§ TASK DIRECTIONS:
Answer these questions from the forum post on convergence to N(0,1) below.
(a) What probability does the post give for each X_n taking the value 1?
(b) Which theorem does the poster try to use?
(c) The characteristic function of Y_n is finally written as a product of which function?

§ DOCUMENT EXTRACT:
==============================

Suppose $X_1, X_2, \ldots X_n \ldots$ are independent random variables with $$P(X_n = 1) = \frac{1}{2}$$$$P(X_n = -1) = \frac{1}{2}$$ Then $$\sqrt{\frac{3}{n^3}}\sum_{k=1}^n kX_k$$ converges to $N(0,1)$ in distribution.
What I have done: trying to use Levy continuity theorem I obtain for the characteristic function of $Y_n = \sqrt{\frac{3}{n^3}}\sum_{k=1}^n kX_k$ $$\phi_{Y_n}(t) = \prod_{k=1}^n \biggl( \frac{e^{ik\sqrt{\frac{3}{n^3}} t} + e^{-ik\sqrt{\frac{3}{n^3}} t}}{2}\biggr) = \prod_{k=1}^n \cos(k\sqrt{\frac{3}{n^3}} t)$$
How to proceed ?

==============================

§ DATA BELOW:

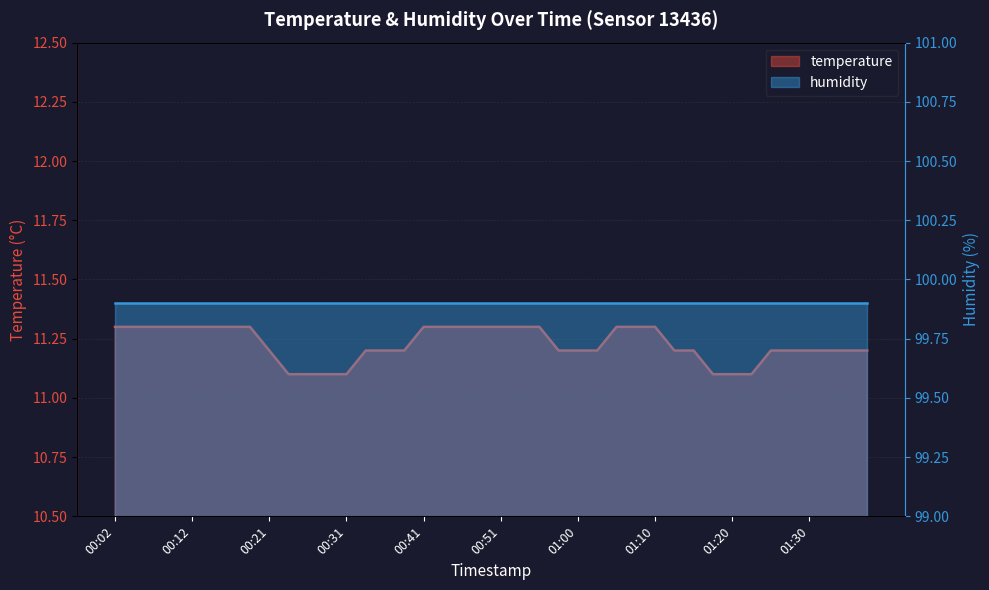

Reading right to left, extract all data points from this chart.

11.2	11.2	11.2	11.2	11.2	11.2	11.1	11.1	11.1	11.2	11.2	11.3	11.3	11.3	11.2	11.2	11.2	11.3	11.3	11.3	11.3	11.3	11.3	11.3	11.2	11.2	11.2	11.1	11.1	11.1	11.1	11.2	11.3	11.3	11.3	11.3	11.3	11.3	11.3	11.3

==============================

§ EXERCISE OUTPUT:
(a) 1/2
(b) The Levy continuity theorem
(c) Cosine: the product of cos(k√(3/n³) t) for k from 1 to n